### EXERCISE DESCRIPTION
Print, exactly as written, the line in the entries below that contains "right eye: (673, 239)" and every line after it up to and including the last. Omit pictures.

>>>

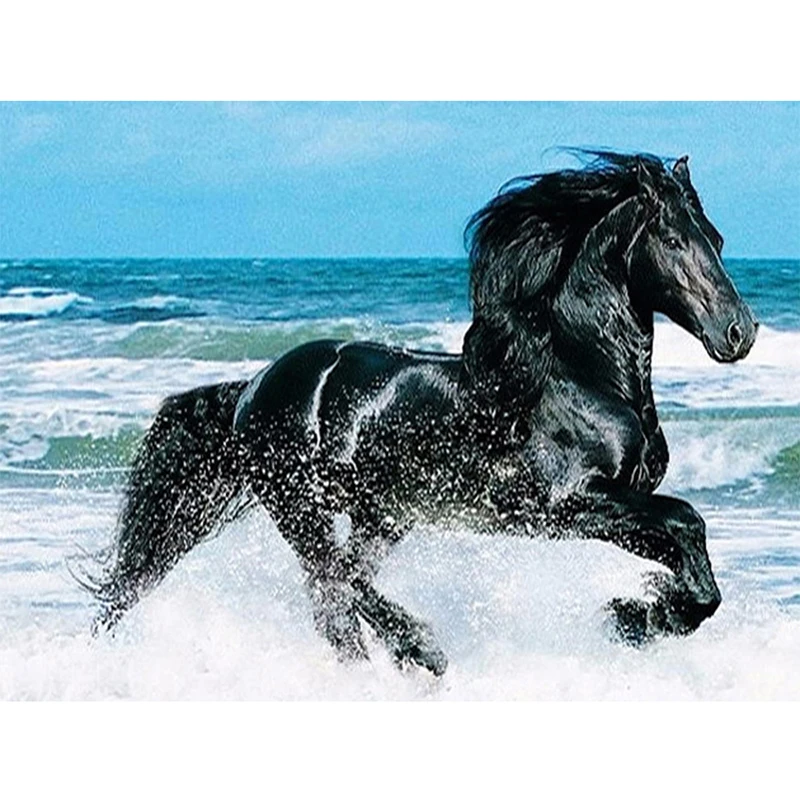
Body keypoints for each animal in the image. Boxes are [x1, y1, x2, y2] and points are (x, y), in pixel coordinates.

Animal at [78, 151, 758, 676]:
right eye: (673, 239)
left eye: (719, 239)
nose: (739, 333)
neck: (580, 374)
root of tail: (253, 388)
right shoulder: (570, 505)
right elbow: (688, 522)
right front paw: (632, 616)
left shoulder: (613, 505)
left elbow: (688, 550)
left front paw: (643, 614)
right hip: (302, 507)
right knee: (333, 581)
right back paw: (417, 650)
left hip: (382, 516)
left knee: (338, 588)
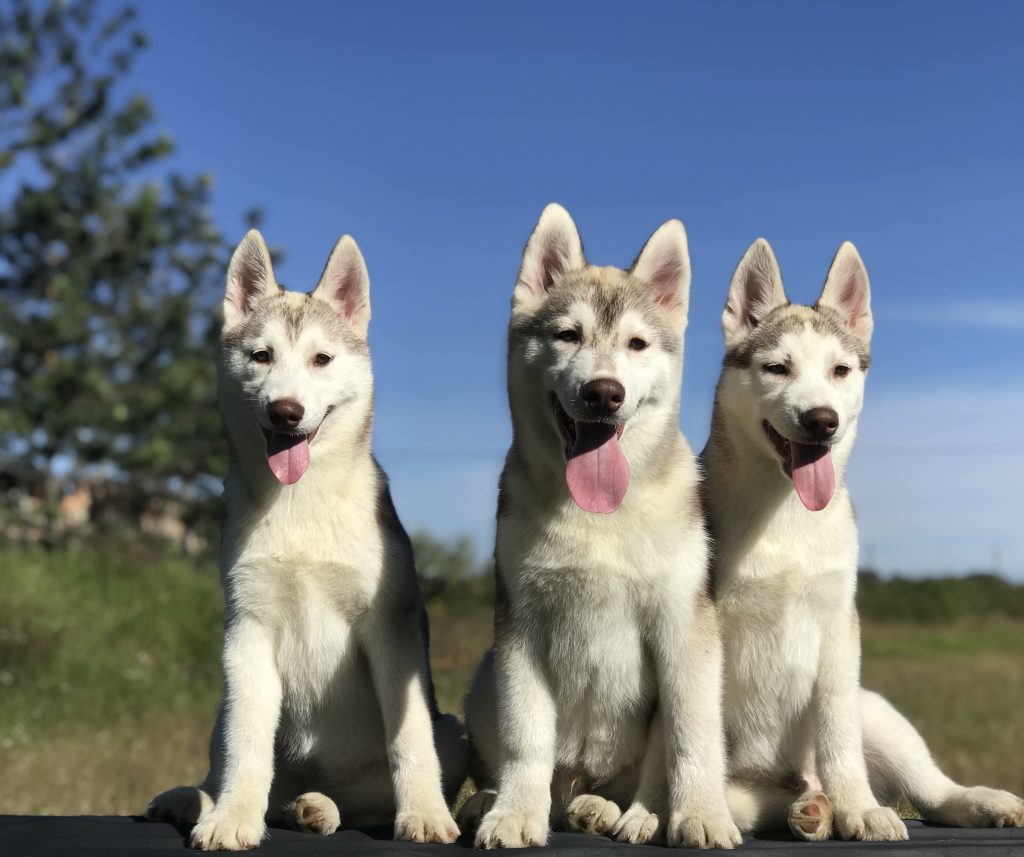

<<<

### SOLUTION FOR THIS TASK
right eye: (673, 239)
left eye: (719, 239)
nose: (739, 333)
neck: (580, 374)
root of tail: (253, 388)
right shoulder: (570, 505)
right elbow: (688, 522)
right front paw: (632, 616)
left shoulder: (613, 505)
left elbow: (688, 550)
left front paw: (643, 614)
right hip: (302, 507)
right knee: (333, 581)
right back paw: (417, 650)
left hip: (382, 516)
left knee: (338, 588)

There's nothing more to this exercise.